Juliene: (inint) [01:50:52] perguntar alguma coisa.
R - Pode perguntar.
Juliene: Ela tinha perguntado como o senhor criou seus filhos, nessa época, da ditadura. (inint) [01:51:12].
R - Quando nós chegamos aqui, logo teve as ‘‘diretas’‘, em 84... eles eram pequenos. Quem viu toda essa ditadura foi eu. Meus filhos não foram ligados à política, eu criei ele, aqui, assim. Eu deixei eles na escola até os 15 anos, e, à tarde, os meninos... eu botava para estudar no Ozen, que ensinava (os deveres) [01:51:31]. A filha, eu não botei no Ozen porque eu tinha medo, eu só tinha ela de mulher... então, essa filha eu criei debaixo de sete chaves. Mas, minha filha, aos nove anos, já fazia café, já tinha interesse pela cozinha. E ela se formou em Técnico em Nutrição. Ela é uma grande estudiosa, boa em português... eu queria que ela entrasse na USP, porque eu sabia que ela tinha passado no vestibular, mas ela: ‘‘papai, mas aí eu não posso trabalhar, lá é o dia todo’‘, ‘‘mas eu te sustento’‘. Até hoje ela está arrependida, porque não foi para a USP, porque eu queria que ela tivesse entrado na USP, porque eu sabia que ela passava no vestibular. Mas ela casou com um moço, também, muito bonzinho, que é filho... a terceira geração – ou é a segunda – de italiano... ele já esteve aqui, no (inint) [01:52:17], meu genro, Renato... ele é formado pela FATEC, tem o terceiro ano de Engenharia Civil, é um moço muito estudioso, então, deu certo com a minha filha.
Juliene: E os filhos?
R - Meus dois netos, que ela tem com ele... um de 14... são ótimos, estão tirando boas notas... um bom menino, com 14 anos... está tocando violino na igreja, já, e meu genro toca violoncelo. Estudou um ano, já foi oficializado, e meu neto foi oficializado agora. Está tocando violino. E outro neto, do meu segundo filho, diz que vai embora para o Canadá... e ele é bom em inglês... em tudo quanto é matéria... ele é o número 500 em matemática, no Brasil, o Jonas. Eu tenho orgulho dos meus netos, são estudiosos, não dão trabalho na escola... eu fui a uma reunião desse segundo neto, agora, que é o Jonas – meu filho estava para o nordeste, com a minha nora – e só tive elogio dele, é só nota boa. É nove, é dez... algumas é oito.

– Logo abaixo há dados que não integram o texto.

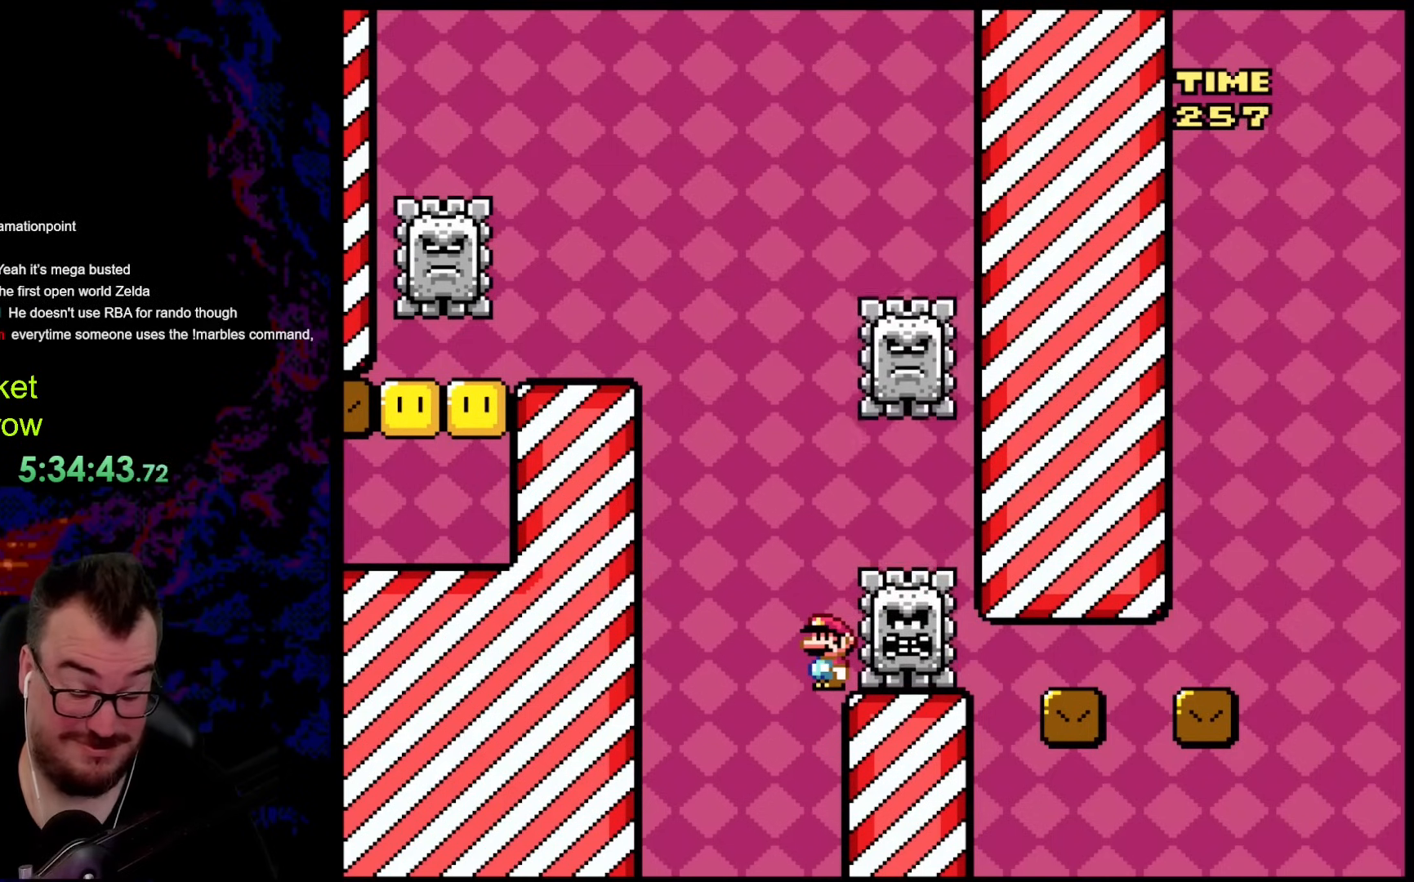
{"buttons": ["B", "Y"], "events": []}
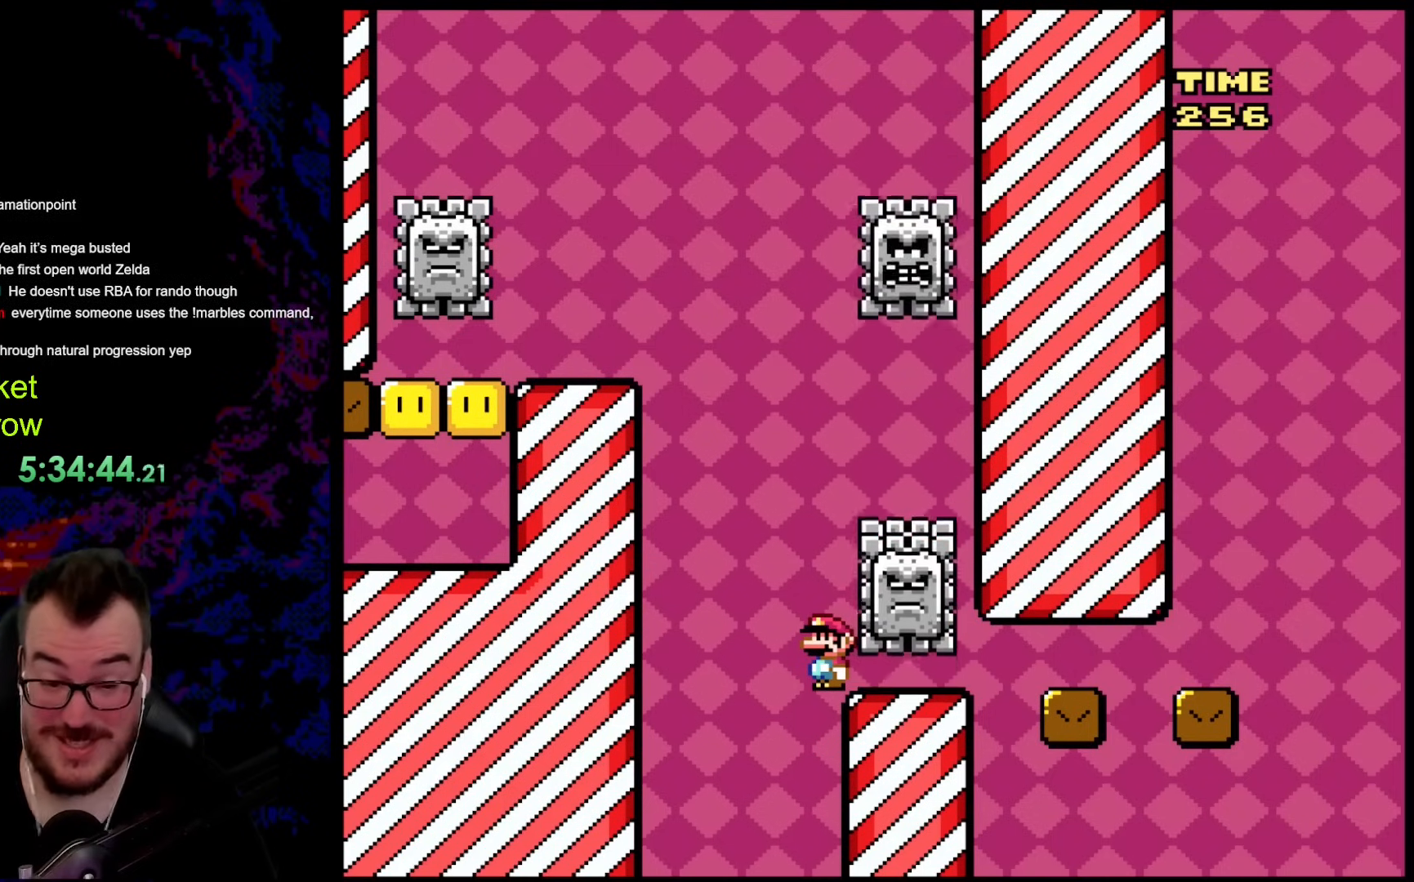
{"buttons": ["B", "Y"], "events": []}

P/2 - Ao todo, quantos filhos e quantos netos, senhor João?
R - Três netos, e quatro filhos, com adotiva. São dois meninos e duas meninas, os filhos. A Jezielma tem 43, o Merlin tem 42 e o Jaziel, 41. Um detalhe. Jaziel... esse nome é de minha autoria. Eu queria um nome que não existe no mundo... minha filha ficou 15 dias sem eu registrar, porque eu estava formando um nome... e lá na bíblia tem o Jaziel... mas Jaziel não dava certo... eu fui bolando e criei Jezielma. J-E- Z- I-E-L- M-A. Pessoas mandam cartas para ela e não acertam esse nome... mandam errado, e ela não gosta... mas esse nome fui eu que criei, para minha filha. E o Merlin eu li um livro, quando eu estava na cruzada, de um missionário que lutou na Segunda Guerra Mundial, ele escreveu um livro: ‘‘Não estou com raiva de Deus’‘, missionário Merlin... eu me apaixonei por aquele livro. eu disse: ‘‘se esse menino nascer e for um menino, eu vou colocar o nome desse missionário’‘, e nasceu menino... e o Jaziel é nome da bíblia. Eu disse: ‘‘se eu tivesse uma filha’‘, não podia mais ter, ‘‘eu iria colocar o nome das filhas de Jó, que é Cássia’‘, mas na hora me atrapalhei, coloquei Cássia... não era para ser Cássia, era Kézia.
Juliene: A última, não é?
R - A última. Quando ela veio... ela tinha... nome não estava registrada. A mãe disse: ‘‘o nome dela é Janaína’‘, eu disse: ‘‘não, nega, esse nome aí não é bom. É nome lá, daquelas coisas..’‘., é lá de umas entidades. ‘‘Espera aí, vamos dar outro nome para ela’‘, só que eu iria botar kézia e colocamos Cássia, mas está bom. E assim foi registrada, como Cássia, e está aí, até hoje.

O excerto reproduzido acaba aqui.